:: Data section

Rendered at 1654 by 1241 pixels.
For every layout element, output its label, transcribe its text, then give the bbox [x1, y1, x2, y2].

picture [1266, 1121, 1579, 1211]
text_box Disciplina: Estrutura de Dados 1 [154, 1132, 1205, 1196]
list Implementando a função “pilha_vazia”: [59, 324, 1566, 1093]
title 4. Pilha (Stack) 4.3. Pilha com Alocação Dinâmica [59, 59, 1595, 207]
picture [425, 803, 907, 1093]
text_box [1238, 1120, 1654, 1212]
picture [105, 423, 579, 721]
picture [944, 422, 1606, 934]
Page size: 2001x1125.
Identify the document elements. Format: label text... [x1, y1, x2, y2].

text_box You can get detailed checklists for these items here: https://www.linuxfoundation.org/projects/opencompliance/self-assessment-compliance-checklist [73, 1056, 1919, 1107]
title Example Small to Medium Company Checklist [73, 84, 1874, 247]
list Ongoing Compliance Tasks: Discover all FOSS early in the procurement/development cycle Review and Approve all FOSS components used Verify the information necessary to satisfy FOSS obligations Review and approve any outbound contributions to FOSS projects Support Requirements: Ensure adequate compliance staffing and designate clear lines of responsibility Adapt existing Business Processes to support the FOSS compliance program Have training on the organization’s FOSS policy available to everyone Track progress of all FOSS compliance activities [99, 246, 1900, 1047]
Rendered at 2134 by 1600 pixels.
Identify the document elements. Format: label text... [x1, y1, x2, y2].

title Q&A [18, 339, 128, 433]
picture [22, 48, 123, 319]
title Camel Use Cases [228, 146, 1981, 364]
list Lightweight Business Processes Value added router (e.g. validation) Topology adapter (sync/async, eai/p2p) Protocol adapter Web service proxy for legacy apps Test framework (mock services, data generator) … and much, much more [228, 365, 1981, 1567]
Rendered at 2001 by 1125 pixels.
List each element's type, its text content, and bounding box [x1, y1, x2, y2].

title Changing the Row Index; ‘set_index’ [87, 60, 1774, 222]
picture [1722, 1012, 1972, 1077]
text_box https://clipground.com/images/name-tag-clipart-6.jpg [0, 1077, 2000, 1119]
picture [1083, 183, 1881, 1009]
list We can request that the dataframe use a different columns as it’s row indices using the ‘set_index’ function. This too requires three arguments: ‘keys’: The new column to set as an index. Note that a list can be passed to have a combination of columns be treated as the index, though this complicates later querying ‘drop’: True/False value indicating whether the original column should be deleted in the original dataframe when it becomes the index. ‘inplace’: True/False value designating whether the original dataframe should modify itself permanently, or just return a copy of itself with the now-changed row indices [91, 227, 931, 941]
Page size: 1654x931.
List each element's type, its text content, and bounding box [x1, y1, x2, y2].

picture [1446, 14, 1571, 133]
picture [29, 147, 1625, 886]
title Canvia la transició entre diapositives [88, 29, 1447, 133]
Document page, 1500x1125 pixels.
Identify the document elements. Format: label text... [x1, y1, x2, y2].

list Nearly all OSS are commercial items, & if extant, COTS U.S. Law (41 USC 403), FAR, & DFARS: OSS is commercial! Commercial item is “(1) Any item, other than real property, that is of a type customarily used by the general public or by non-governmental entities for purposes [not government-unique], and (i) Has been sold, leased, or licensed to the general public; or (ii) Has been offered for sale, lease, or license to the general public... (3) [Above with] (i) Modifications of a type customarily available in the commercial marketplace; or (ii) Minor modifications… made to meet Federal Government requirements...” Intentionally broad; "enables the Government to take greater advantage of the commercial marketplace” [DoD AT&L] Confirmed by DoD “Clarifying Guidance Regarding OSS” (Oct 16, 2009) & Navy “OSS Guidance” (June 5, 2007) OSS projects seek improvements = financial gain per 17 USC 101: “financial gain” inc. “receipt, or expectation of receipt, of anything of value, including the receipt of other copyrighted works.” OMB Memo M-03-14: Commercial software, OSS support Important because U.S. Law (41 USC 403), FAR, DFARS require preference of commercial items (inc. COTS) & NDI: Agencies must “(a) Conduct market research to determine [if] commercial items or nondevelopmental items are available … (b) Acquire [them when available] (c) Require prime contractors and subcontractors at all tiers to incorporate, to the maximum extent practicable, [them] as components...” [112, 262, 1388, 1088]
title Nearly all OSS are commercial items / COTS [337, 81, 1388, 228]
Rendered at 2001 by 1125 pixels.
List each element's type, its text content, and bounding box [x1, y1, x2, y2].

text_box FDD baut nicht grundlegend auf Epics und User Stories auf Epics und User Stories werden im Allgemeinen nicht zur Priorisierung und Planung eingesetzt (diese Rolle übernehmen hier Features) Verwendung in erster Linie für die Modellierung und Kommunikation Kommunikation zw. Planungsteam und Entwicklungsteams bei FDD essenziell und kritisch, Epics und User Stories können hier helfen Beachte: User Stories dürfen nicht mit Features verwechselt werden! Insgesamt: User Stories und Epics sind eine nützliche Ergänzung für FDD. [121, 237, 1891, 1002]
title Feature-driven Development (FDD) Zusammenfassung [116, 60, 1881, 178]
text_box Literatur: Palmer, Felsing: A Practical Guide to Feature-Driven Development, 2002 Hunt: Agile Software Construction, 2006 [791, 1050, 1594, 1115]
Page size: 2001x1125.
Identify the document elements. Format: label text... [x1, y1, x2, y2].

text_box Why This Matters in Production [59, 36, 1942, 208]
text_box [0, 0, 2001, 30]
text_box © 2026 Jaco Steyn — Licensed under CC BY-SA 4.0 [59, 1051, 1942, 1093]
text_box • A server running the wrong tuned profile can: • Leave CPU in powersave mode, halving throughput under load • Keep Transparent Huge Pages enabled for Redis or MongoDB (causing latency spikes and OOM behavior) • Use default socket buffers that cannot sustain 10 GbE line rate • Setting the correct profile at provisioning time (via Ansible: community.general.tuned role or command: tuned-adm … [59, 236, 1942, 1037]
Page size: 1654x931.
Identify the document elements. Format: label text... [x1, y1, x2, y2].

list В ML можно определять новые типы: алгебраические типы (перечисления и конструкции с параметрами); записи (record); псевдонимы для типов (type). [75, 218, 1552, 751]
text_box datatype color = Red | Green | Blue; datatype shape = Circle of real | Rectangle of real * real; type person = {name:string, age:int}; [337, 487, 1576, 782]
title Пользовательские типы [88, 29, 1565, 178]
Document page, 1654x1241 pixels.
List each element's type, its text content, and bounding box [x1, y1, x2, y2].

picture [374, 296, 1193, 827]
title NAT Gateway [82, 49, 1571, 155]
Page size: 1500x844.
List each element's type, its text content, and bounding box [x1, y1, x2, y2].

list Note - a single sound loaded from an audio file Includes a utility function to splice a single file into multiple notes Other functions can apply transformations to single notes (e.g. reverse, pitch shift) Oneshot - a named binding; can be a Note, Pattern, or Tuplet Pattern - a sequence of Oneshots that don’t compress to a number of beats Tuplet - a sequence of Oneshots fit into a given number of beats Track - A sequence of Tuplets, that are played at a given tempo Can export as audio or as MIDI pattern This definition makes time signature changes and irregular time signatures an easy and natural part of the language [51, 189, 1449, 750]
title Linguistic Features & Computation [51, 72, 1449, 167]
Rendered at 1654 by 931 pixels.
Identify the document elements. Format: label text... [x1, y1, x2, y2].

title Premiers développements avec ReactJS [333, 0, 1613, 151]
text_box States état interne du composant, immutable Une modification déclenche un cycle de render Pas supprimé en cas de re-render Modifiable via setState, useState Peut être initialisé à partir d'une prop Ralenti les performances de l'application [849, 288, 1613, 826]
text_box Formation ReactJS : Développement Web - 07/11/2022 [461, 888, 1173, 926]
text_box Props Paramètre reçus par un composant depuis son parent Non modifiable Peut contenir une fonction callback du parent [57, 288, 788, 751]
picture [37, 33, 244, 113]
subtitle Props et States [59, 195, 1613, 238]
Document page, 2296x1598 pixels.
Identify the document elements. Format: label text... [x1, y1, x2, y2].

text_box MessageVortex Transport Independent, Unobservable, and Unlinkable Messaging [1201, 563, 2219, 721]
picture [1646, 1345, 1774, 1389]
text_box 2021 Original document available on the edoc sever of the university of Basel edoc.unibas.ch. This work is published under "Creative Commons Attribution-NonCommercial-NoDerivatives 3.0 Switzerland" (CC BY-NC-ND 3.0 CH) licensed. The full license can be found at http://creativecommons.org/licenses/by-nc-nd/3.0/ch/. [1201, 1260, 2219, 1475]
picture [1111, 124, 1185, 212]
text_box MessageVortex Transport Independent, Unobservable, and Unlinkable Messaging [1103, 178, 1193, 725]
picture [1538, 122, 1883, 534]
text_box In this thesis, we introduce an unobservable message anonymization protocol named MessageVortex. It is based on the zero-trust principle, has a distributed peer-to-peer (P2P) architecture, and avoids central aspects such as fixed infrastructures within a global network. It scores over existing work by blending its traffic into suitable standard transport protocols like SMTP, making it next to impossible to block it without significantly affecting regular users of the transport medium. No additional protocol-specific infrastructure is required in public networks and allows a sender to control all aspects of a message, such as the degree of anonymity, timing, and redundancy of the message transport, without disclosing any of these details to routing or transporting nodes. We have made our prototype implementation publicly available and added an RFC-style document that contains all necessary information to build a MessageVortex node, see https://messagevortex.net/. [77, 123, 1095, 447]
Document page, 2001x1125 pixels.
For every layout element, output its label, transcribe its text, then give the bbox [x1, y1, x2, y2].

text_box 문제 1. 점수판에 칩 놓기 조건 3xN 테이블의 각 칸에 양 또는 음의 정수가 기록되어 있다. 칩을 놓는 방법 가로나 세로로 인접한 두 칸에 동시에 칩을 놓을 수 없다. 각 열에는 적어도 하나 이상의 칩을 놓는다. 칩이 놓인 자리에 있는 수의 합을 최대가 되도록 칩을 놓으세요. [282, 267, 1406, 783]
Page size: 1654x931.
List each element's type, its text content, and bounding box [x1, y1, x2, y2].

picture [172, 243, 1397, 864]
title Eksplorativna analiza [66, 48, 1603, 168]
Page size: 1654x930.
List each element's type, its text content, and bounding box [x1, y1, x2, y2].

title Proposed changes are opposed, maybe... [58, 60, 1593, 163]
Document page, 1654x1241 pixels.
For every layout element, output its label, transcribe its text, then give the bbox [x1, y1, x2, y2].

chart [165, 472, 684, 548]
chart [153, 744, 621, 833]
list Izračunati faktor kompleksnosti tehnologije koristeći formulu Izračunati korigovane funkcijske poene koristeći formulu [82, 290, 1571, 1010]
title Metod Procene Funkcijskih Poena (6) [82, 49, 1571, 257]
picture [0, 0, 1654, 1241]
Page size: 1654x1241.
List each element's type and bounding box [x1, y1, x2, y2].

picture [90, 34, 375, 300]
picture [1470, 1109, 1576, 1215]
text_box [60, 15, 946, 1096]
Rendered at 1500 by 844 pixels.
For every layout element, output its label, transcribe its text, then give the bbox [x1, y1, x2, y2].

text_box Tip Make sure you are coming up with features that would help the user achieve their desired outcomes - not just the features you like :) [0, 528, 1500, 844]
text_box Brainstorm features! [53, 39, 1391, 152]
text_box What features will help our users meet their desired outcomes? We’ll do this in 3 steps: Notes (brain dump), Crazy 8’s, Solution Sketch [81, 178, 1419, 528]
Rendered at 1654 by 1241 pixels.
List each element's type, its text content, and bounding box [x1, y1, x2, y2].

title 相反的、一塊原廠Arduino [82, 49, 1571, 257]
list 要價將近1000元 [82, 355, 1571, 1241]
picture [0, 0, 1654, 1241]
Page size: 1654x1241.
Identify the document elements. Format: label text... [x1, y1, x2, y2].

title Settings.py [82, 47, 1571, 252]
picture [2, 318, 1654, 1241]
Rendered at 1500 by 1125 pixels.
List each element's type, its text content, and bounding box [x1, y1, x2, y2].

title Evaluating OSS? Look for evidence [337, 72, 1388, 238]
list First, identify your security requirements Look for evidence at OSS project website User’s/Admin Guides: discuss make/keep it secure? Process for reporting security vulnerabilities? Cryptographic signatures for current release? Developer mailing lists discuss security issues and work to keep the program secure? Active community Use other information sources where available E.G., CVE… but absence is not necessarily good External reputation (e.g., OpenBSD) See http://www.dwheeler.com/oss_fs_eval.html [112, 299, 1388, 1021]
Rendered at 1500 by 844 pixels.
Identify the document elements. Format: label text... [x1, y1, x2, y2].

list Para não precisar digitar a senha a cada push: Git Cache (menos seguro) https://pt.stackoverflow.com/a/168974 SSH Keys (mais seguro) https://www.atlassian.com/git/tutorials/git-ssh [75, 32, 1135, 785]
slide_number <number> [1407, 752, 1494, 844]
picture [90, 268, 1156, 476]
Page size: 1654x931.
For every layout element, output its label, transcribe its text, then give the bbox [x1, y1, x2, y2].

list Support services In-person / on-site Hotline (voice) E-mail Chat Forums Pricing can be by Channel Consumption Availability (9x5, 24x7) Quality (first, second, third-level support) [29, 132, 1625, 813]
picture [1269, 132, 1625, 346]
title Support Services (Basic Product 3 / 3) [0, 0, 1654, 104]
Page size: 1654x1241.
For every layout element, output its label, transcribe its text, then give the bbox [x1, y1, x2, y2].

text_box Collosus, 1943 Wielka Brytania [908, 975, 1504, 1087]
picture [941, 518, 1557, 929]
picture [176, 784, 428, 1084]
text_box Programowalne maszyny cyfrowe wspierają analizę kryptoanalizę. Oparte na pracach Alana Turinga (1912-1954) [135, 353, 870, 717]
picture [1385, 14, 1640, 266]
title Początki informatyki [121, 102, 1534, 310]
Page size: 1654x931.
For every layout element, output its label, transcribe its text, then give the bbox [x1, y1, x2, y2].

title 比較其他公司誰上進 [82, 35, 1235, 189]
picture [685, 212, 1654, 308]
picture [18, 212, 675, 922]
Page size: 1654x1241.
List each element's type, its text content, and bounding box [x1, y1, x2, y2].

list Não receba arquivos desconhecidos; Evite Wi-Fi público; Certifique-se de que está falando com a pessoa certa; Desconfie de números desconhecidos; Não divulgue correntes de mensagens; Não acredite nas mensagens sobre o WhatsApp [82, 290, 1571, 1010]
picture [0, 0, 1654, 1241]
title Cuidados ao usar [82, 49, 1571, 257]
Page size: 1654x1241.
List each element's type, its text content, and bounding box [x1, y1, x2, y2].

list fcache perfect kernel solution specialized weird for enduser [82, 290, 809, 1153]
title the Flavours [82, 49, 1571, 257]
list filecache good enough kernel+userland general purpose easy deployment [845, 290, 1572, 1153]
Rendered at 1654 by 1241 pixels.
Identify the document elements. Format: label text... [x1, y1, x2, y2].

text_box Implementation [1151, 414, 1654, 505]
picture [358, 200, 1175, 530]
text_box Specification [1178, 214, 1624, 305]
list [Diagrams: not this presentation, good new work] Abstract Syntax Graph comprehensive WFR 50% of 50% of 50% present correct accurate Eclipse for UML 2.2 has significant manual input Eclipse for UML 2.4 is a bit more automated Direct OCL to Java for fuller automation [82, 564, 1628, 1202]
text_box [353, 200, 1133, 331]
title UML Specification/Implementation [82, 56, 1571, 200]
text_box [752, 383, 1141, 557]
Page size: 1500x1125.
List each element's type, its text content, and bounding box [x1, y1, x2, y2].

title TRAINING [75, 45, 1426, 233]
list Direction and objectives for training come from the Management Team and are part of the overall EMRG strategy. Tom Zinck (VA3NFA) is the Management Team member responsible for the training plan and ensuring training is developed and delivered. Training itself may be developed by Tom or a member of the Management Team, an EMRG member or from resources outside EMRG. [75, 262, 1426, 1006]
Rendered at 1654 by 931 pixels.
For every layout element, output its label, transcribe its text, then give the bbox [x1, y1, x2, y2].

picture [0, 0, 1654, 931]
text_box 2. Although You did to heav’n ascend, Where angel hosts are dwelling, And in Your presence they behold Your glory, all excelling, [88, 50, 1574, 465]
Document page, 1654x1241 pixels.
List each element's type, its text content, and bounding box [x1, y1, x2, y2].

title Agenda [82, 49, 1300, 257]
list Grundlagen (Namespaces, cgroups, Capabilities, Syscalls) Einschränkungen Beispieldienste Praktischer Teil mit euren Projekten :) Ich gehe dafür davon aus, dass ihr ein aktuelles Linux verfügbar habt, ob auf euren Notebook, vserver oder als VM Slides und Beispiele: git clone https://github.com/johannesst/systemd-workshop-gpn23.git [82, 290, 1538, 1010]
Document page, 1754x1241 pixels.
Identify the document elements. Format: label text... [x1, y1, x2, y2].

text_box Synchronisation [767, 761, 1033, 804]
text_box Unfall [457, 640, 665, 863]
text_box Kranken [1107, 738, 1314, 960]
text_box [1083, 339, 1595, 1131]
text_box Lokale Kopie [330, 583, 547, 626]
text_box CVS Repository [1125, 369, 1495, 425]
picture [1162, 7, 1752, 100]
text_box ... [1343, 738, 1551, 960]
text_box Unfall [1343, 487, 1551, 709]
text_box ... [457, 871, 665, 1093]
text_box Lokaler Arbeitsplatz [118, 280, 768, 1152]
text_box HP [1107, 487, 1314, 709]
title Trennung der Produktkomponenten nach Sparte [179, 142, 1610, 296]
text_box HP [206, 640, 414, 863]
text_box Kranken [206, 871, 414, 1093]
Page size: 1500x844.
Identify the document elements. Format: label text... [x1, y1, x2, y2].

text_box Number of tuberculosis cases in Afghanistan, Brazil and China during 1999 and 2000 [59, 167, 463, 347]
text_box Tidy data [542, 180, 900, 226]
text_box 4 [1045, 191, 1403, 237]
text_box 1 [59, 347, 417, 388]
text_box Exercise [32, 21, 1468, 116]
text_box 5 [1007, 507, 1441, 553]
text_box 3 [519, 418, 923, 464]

::::

> [Task to carry out] Put the lines of the listing, starting at its first line and ending at the line containing "list Lightweight Business", into a numbered list, leaving out blank lines.

> [In response]
1. Rendered at 1654 by 1241 pixels.
2. For every layout element, output its label, transcribe its text, then give the bbox [x1, y1, x2, y2].
3. picture [1266, 1121, 1579, 1211]
4. text_box Disciplina: Estrutura de Dados 1 [154, 1132, 1205, 1196]
5. list Implementando a função “pilha_vazia”: [59, 324, 1566, 1093]
6. title 4. Pilha (Stack) 4.3. Pilha com Alocação Dinâmica [59, 59, 1595, 207]
7. picture [425, 803, 907, 1093]
8. text_box [1238, 1120, 1654, 1212]
9. picture [105, 423, 579, 721]
10. picture [944, 422, 1606, 934]
11. Page size: 2001x1125.
12. Identify the document elements. Format: label text... [x1, y1, x2, y2].
13. text_box You can get detailed checklists for these items here: https://www.linuxfoundation.org/projects/opencompliance/self-assessment-compliance-checklist [73, 1056, 1919, 1107]
14. title Example Small to Medium Company Checklist [73, 84, 1874, 247]
15. list Ongoing Compliance Tasks: Discover all FOSS early in the procurement/development cycle Review and Approve all FOSS components used Verify the information necessary to satisfy FOSS obligations Review and approve any outbound contributions to FOSS projects Support Requirements: Ensure adequate compliance staffing and designate clear lines of responsibility Adapt existing Business Processes to support the FOSS compliance program Have training on the organization’s FOSS policy available to everyone Track progress of all FOSS compliance activities [99, 246, 1900, 1047]
16. Rendered at 2134 by 1600 pixels.
17. Identify the document elements. Format: label text... [x1, y1, x2, y2].
18. title Q&A [18, 339, 128, 433]
19. picture [22, 48, 123, 319]
20. title Camel Use Cases [228, 146, 1981, 364]
21. list Lightweight Business Processes Value added router (e.g. validation) Topology adapter (sync/async, eai/p2p) Protocol adapter Web service proxy for legacy apps Test framework (mock services, data generator) … and much, much more [228, 365, 1981, 1567]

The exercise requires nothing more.